Each application is a Syndicate actor running either inside the Smalltalk image or as a neighbouring process on the system, interacting with a Smalltalk UI daemon that speaks the protocol defined in ui.prs.

The UI-presenting actors are separate from the actors that manage the underlying information, such as the brightness status and control, or the details of the system’s current power status.

The on-screen keyboard is a simple Smalltalk program. The red, blue, and yellow rectangles beneath the keyboard are shift-like keys used to change the interpretation of a finger tap: they correspond to left, middle, and right-clicks, respectively.

A tiled-map (“slippy map”) widget. The placeholder “apps” menu, including both SqueakPhone and ordinary Squeak “applications”. The ordinary Squeak preference browser.

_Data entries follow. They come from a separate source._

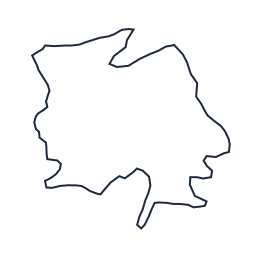 Acheritou, Cyprus, rotated 276°
{"feature_id": "46923920B61147384181121", "entity_name": "Acheritou", "entity_type": "district", "adm_level": 2, "iso_a3": "CYP", "parent_name": "Cyprus", "parent_adm1": "", "projection": "albers", "projection_center": [33.854, 35.105], "detail": "fine", "context": "isolated", "style": "outline", "palette": "slate", "viewbox_px": 256, "rotation_deg": 276, "n_neighbors": 0, "source": "geoboundaries", "source_scale": "gbopen_adm2", "svg_char_len": 1516}
<svg xmlns="http://www.w3.org/2000/svg" viewBox="0 0 256 256"><g transform="rotate(276 128 128)"><path d="M109.1,41.1L104.9,47.9L101.1,48.7L93.6,49.8L88.6,51.0L88.3,61.2L85.2,65.0L79.9,64.6L74.6,61.2L70.1,56.3L66.7,51.0L60.2,53.2L60.4,56.2L60.6,58.9L63.3,66.5L64.8,74.5L65.5,82.1L65.5,87.8L63.6,92.4L61.4,96.6L59.5,103.8L59.1,107.6L63.2,110.3L72.0,116.4L79.2,124.4L77.6,130.1L84.5,137.7L88.6,141.1L87.1,147.2L81.8,154.0L73.1,156.3L64.4,154.8L58.3,152.9L48.1,151.0L41.3,148.7L32.6,147.2L29.5,151.7L33.7,154.8L42.0,157.8L50.0,160.1L56.4,162.4L57.2,167.0L57.6,174.6L57.2,181.0L57.9,187.5L57.9,195.9L56.0,201.6L57.5,208.4L58.7,212.6L63.2,213.8L67.4,201.6L78.0,195.5L85.6,195.1L86.3,201.6L85.6,208.1L87.8,215.7L94.3,216.1L98.5,210.4L103.4,206.6L108.3,209.2L108.3,218.4L112.9,226.0L114.7,230.9L122.3,230.9L127.3,229.4L134.4,225.2L139.4,220.6L144.3,212.6L148.8,205.8L153.4,202.4L159.8,198.2L166.3,192.5L179.8,192.1L188.1,184.9L199.9,179.6L207.0,174.8L215.3,165.3L212.9,157.0L208.2,150.5L204.1,142.7L198.1,132.6L189.9,121.9L187.5,110.6L189.8,102.9L198.1,106.5L208.2,117.2L215.3,117.8L226.5,123.2L226.5,118.3L225.0,111.8L223.8,109.9L219.6,104.2L218.1,100.8L217.4,100.0L214.7,90.4L208.8,76.8L205.8,70.8L204.0,62.5L203.4,56.6L201.7,45.9L201.4,36.9L197.7,35.0L194.3,30.4L190.1,25.1L185.2,28.1L181.0,30.8L176.1,33.1L172.3,36.1L167.4,39.9L162.5,43.7L156.8,46.0L151.9,44.9L145.8,43.7L140.5,45.6L137.5,42.6L132.9,36.9L129.5,35.0L123.8,34.2L117.4,36.5L114.8,39.9L109.1,41.1Z" fill="none" stroke="#1e293b" stroke-width="2"/></g></svg>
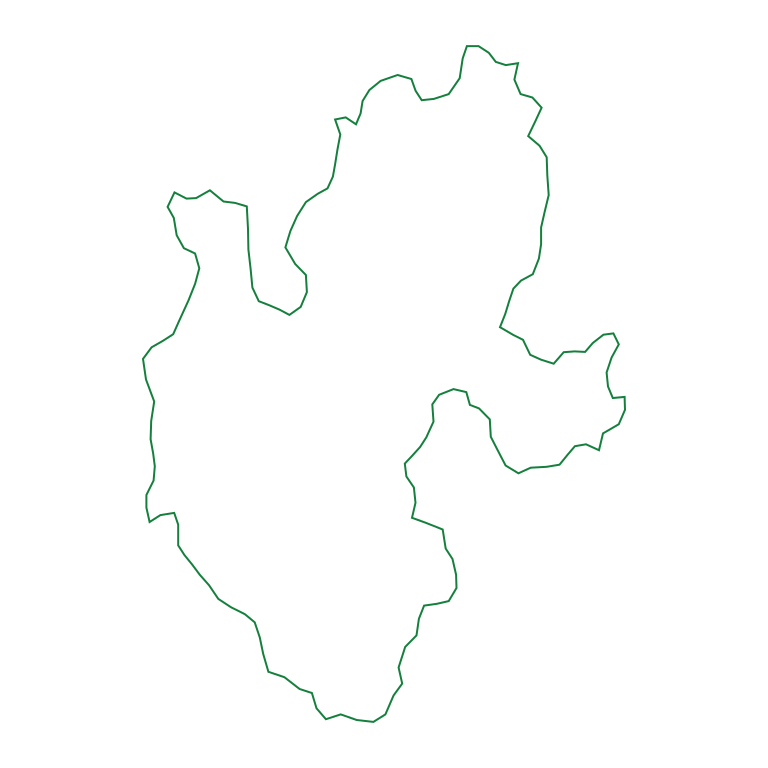 outline of Amparo do Serra, Minas Gerais, Brazil
{"feature_id": "56859067B23618411337621", "entity_name": "Amparo do Serra", "entity_type": "district", "adm_level": 2, "iso_a3": "BRA", "parent_name": "Brazil", "parent_adm1": "Minas Gerais", "projection": "equal_earth", "projection_center": [-42.798, -20.529], "detail": "fine", "context": "isolated", "style": "outline", "palette": "green", "viewbox_px": 768, "rotation_deg": 0, "n_neighbors": 0, "source": "geoboundaries", "source_scale": "gbopen_adm2", "svg_char_len": 2268}
<svg xmlns="http://www.w3.org/2000/svg" viewBox="0 0 768 768"><path d="M518.0,63.2L505.8,65.1L495.8,61.9L488.8,52.8L478.5,46.1L466.9,46.1L462.7,58.4L459.7,78.2L448.7,94.1L433.9,98.9L421.7,100.2L415.6,90.8L411.4,79.0L397.6,75.0L380.6,80.9L369.4,90.0L362.6,101.0L360.6,113.4L356.0,124.3L345.7,117.4L335.1,119.5L340.3,134.5L337.5,149.3L335.1,164.3L332.9,176.6L327.5,188.4L317.7,193.8L305.9,202.1L297.1,216.0L290.4,231.0L285.4,247.4L295.2,264.0L305.9,275.0L306.9,292.1L300.7,306.9L289.4,314.9L279.2,309.5L269.4,305.3L258.8,301.2L252.4,287.6L250.6,268.8L248.4,249.5L248.0,228.9L246.8,206.4L235.0,202.9L223.5,201.5L209.9,190.3L196.1,198.1L186.5,198.6L174.5,192.4L167.6,206.9L173.8,217.9L176.7,235.3L183.9,248.2L195.1,253.5L199.3,268.3L195.1,283.8L188.5,300.4L179.4,320.3L173.2,334.2L162.8,340.9L151.6,347.3L143.0,358.9L146.0,379.5L154.2,401.5L151.2,421.0L150.6,439.2L153.2,453.7L154.8,466.3L153.6,480.5L146.4,495.0L146.4,507.6L149.6,522.0L160.4,515.1L174.2,512.9L178.2,524.7L178.2,545.4L184.4,555.0L192.2,564.6L199.8,574.8L209.1,585.3L218.3,598.9L231.1,607.3L244.9,614.2L254.7,622.3L259.8,637.5L263.2,653.9L268.4,671.8L284.4,677.2L299.6,689.0L311.9,693.0L316.5,708.3L325.9,719.2L340.7,714.4L356.7,720.0L373.4,721.9L385.4,714.4L393.6,695.4L402.2,683.6L398.6,667.5L405.2,646.9L416.5,635.4L418.9,618.8L424.1,605.6L436.9,603.8L448.7,601.1L456.5,588.0L456.1,574.8L452.5,559.0L445.7,548.6L442.7,529.5L425.3,522.6L412.0,517.8L415.5,502.8L413.9,487.5L406.4,476.5L404.8,463.6L412.6,455.3L420.1,447.0L426.3,437.4L433.5,421.6L432.3,404.4L439.1,394.8L453.5,389.1L466.3,392.1L469.9,404.9L479.0,408.4L489.8,419.4L490.8,436.8L497.4,449.7L505.6,465.5L518.4,473.3L530.7,467.7L546.7,466.8L559.5,464.7L567.3,455.1L574.9,446.2L586.0,444.3L599.0,450.2L603.0,433.4L618.8,424.2L625.0,409.8L624.6,396.9L612.8,398.0L608.0,386.5L606.6,372.5L611.6,357.5L618.8,344.4L613.4,333.4L603.4,334.7L592.8,343.0L585.1,351.9L574.5,351.4L563.7,352.2L553.7,363.7L541.1,359.7L530.2,354.8L523.0,339.8L513.4,335.0L500.0,327.2L505.2,314.1L509.4,300.4L513.4,288.6L521.0,280.6L532.8,274.2L538.9,258.6L541.1,244.2L541.1,227.5L544.7,211.7L548.7,195.1L547.3,175.3L546.7,157.3L539.6,145.8L528.2,136.1L535.4,121.1L541.6,107.7L532.4,97.5L520.6,94.1L514.4,79.6L518.0,63.2Z" fill="none" stroke="#15803d" stroke-width="2"/></svg>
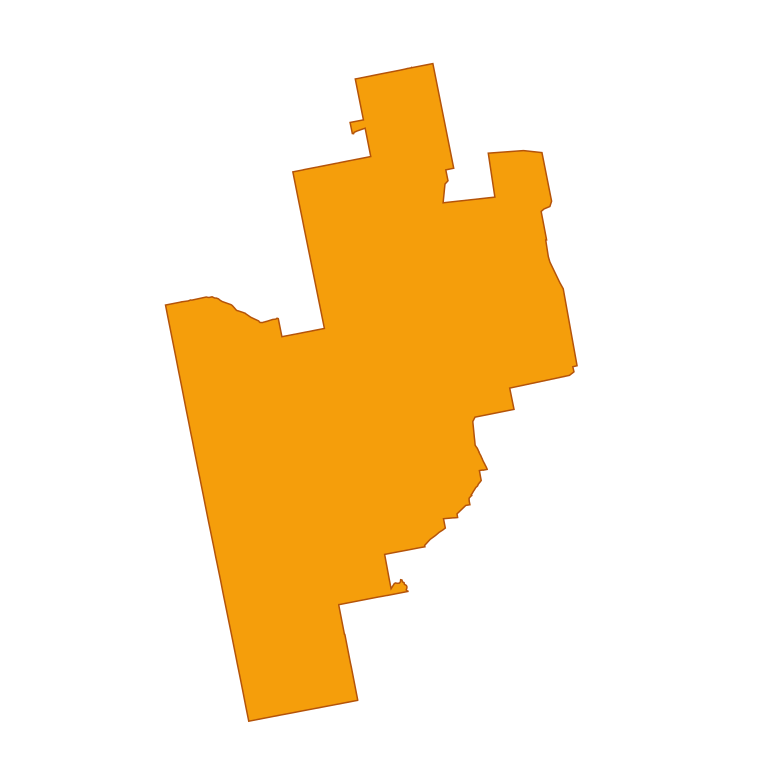 Kimba, South Australia, Australia, rotated 79°
{"feature_id": "25037944B98652038613248", "entity_name": "Kimba", "entity_type": "district", "adm_level": 2, "iso_a3": "AUS", "parent_name": "Australia", "parent_adm1": "South Australia", "projection": "robinson", "projection_center": [136.231, -32.967], "detail": "fine", "context": "isolated", "style": "filled", "palette": "amber", "viewbox_px": 768, "rotation_deg": 79, "n_neighbors": 0, "source": "geoboundaries", "source_scale": "gbopen_adm2", "svg_char_len": 4510}
<svg xmlns="http://www.w3.org/2000/svg" viewBox="0 0 768 768"><g transform="rotate(79 384 384)"><path d="M625.1,581.4L630.1,581.4L639.3,581.3L657.1,581.2L661.7,581.2L661.8,581.2L674.9,581.2L689.2,581.1L689.2,565.0L689.2,549.5L689.3,537.1L689.3,536.8L689.3,525.4L689.4,502.7L689.5,470.5L689.5,470.4L689.5,470.2L689.3,470.1L688.8,470.1L688.7,470.1L688.2,470.1L686.8,470.1L686.5,470.1L682.5,470.1L682.1,470.1L680.9,470.1L680.2,470.1L679.8,470.1L679.5,470.1L678.6,470.1L677.8,470.1L674.2,470.1L672.2,470.1L671.9,470.1L671.7,470.1L671.4,470.1L671.0,470.1L670.8,470.1L670.0,470.1L663.9,470.1L662.2,470.1L660.0,470.1L656.3,470.1L655.7,470.1L651.1,470.2L648.9,470.2L642.3,470.2L633.5,470.2L631.3,470.2L624.6,470.2L622.8,470.2L622.3,470.3L622.3,470.5L622.2,470.6L610.4,470.6L592.3,470.6L592.2,470.5L592.0,470.3L591.9,470.3L591.9,470.2L592.0,469.8L592.0,468.2L592.0,465.0L592.0,457.5L592.0,456.8L592.0,456.7L592.0,449.7L592.0,448.0L592.0,444.6L592.0,441.6L592.0,441.4L592.0,433.1L592.0,430.6L592.1,426.5L592.1,421.9L592.2,421.6L592.2,399.5L591.6,400.6L590.4,401.5L588.5,400.4L587.1,400.2L586.0,400.5L584.5,402.2L582.8,402.2L581.9,403.5L579.8,403.8L579.3,405.0L581.4,405.7L582.4,406.8L582.2,409.1L581.5,410.6L581.8,411.9L586.3,416.1L575.8,416.1L551.4,415.9L551.4,406.9L551.5,391.4L551.5,380.3L551.6,374.9L550.2,374.9L547.6,371.4L545.3,368.3L542.5,362.3L540.1,358.1L538.5,354.1L537.1,351.3L531.3,351.3L527.6,351.3L528.5,342.5L528.5,342.1L528.6,341.4L528.8,340.4L529.0,338.6L529.1,337.9L529.1,337.6L529.1,337.3L529.1,337.2L525.4,337.1L518.8,326.9L518.9,322.7L515.4,322.7L513.6,322.5L513.3,322.5L513.0,322.4L512.8,322.4L512.7,322.3L512.2,322.1L511.7,321.5L511.3,320.9L510.7,320.1L510.5,319.8L510.3,319.2L510.2,319.1L509.4,319.5L509.0,319.0L508.3,318.4L507.9,318.0L507.5,317.7L507.4,317.6L507.2,317.5L506.8,317.0L506.6,316.8L506.0,316.4L505.2,315.5L503.4,313.9L502.9,313.3L502.2,312.0L501.8,311.5L501.7,311.4L500.8,310.9L500.3,310.5L500.2,310.4L500.1,310.2L499.5,309.6L499.0,308.9L498.9,308.7L498.2,308.1L497.7,307.4L497.3,307.0L487.2,306.9L487.2,304.5L487.2,304.1L487.3,303.8L487.3,303.5L487.5,303.2L487.5,299.0L487.3,299.0L487.2,299.0L486.8,299.1L486.7,299.1L486.2,299.2L485.1,299.5L484.6,299.6L482.7,300.2L481.4,300.5L480.8,300.7L480.3,300.9L480.2,300.9L478.9,301.3L477.3,301.7L476.4,301.8L474.6,302.3L472.6,302.7L471.3,303.2L469.2,303.7L468.9,303.7L468.9,303.8L468.5,303.8L464.8,304.7L462.8,305.7L462.4,305.8L461.5,306.2L456.2,305.7L453.5,305.5L447.3,304.9L440.9,304.3L437.8,304.0L433.9,301.0L433.7,261.2L412.0,261.4L410.9,200.3L408.3,195.2L403.1,195.4L402.9,191.0L324.7,189.9L318.0,192.1L295.9,197.9L290.3,198.4L273.5,197.8L273.6,196.9L244.6,196.8L242.7,193.5L241.4,187.3L236.5,184.6L187.0,184.8L181.5,202.5L177.3,237.6L221.7,239.5L217.4,291.4L199.4,286.0L196.7,282.4L185.6,282.5L185.5,274.4L78.8,274.9L78.8,296.1L78.8,296.3L78.5,296.5L78.7,296.8L78.8,296.9L78.8,297.0L78.8,297.6L78.8,299.0L78.8,300.1L78.8,300.3L78.7,300.7L78.8,301.3L78.8,301.6L78.8,301.8L78.8,302.4L78.8,302.5L78.8,302.4L78.9,302.5L78.9,303.1L78.9,303.7L79.0,308.5L79.0,310.0L79.0,312.6L79.0,314.1L79.0,315.4L79.0,327.9L79.1,354.0L120.8,353.8L120.8,367.4L132.1,367.3L132.5,366.1L131.3,365.3L130.5,362.1L129.3,353.7L158.2,353.6L158.2,356.4L158.2,376.8L158.3,398.1L158.3,421.7L158.4,422.9L158.4,423.1L158.4,433.0L180.2,432.9L180.3,432.9L195.3,432.8L207.1,432.7L213.2,432.7L237.5,432.5L317.7,431.9L318.1,431.9L318.1,436.1L318.1,475.2L299.7,475.3L299.3,475.8L299.1,476.8L299.7,477.8L299.4,480.8L300.2,487.7L300.1,487.8L300.3,489.1L300.3,490.1L300.5,491.6L300.0,493.7L299.9,494.0L299.1,494.6L298.3,494.9L298.1,495.1L295.3,499.0L293.0,502.1L289.2,505.8L288.8,506.2L288.2,506.7L288.0,506.8L287.8,507.3L287.7,507.4L287.5,507.7L287.5,507.8L287.0,508.5L284.2,513.5L283.7,514.5L283.4,514.8L278.6,517.6L277.8,518.2L277.4,518.5L276.7,519.4L275.3,521.8L272.1,527.2L270.1,529.3L268.9,530.2L267.7,532.1L267.3,533.8L265.6,536.1L265.7,539.2L265.4,540.3L264.7,541.9L265.0,556.7L264.9,557.0L264.6,557.8L265.1,560.3L264.7,567.2L264.7,567.3L264.8,567.3L264.8,583.4L275.5,583.4L318.1,583.2L331.0,583.2L348.5,583.1L360.4,583.1L360.7,583.1L370.3,583.1L370.5,583.1L383.9,583.0L384.0,583.0L395.0,583.0L403.1,582.9L409.9,582.9L410.2,582.9L413.9,582.9L414.0,582.9L431.8,582.8L433.4,582.8L440.9,582.7L445.7,582.7L460.5,582.6L460.8,582.6L461.0,582.6L466.7,582.6L467.9,582.6L486.1,582.5L493.7,582.4L513.0,582.2L518.9,582.2L522.1,582.2L526.9,582.1L545.3,581.9L545.9,581.9L559.0,581.9L592.5,581.6L603.8,581.5L625.1,581.4Z" fill="#f59e0b" stroke="#b45309" stroke-width="1.5"/></g></svg>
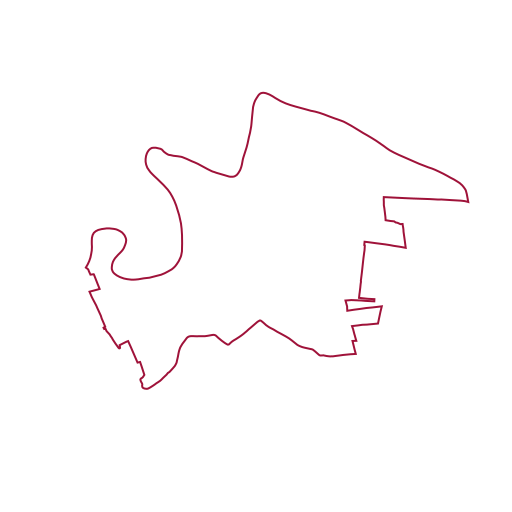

A little Smalltalk program wraps a TiledMapMorph I wrote a few years ago to provide a “map” application, backed by OpenStreetMap by default.

The system enables cellular data by default, so the maps can be used when you’re out and about. You can configure WIFI SSID/password information, too, but you have to do it using a text editor at the moment. There’s only one of me!

Finally, it’s still very much a regular Smalltalk system, with only the lightest of customisation for handheld use. All the normal Squeak “applications” are available, such as version control, code editing, font management, preference settings etc.

Lessons learned

I think the experiment so far has been a success.

The big reusable pieces, likely to find application in other projects besides the continuation of this one, are Preserves, Preserves Schema, the Syndicated Actor Model itself, and the syndicate-server program.

The idea of synit—using Syndicate as a system layer, replacing D-Bus, systemd and so on—has worked out really well, and I want to try it out for desktop and server systems, too.

Smalltalk-on-a-phone is also really promising, and it’s super fun to be able to hack about with the phone without needing a separate desktop/laptop system to develop on. However, careful design of both the user interfaces as well as the underlying system protocols will be crucial to actually make a usable and securable system. The system-layer stuff is simple in comparison.

Lots remains to be done. I’m looking forward to it!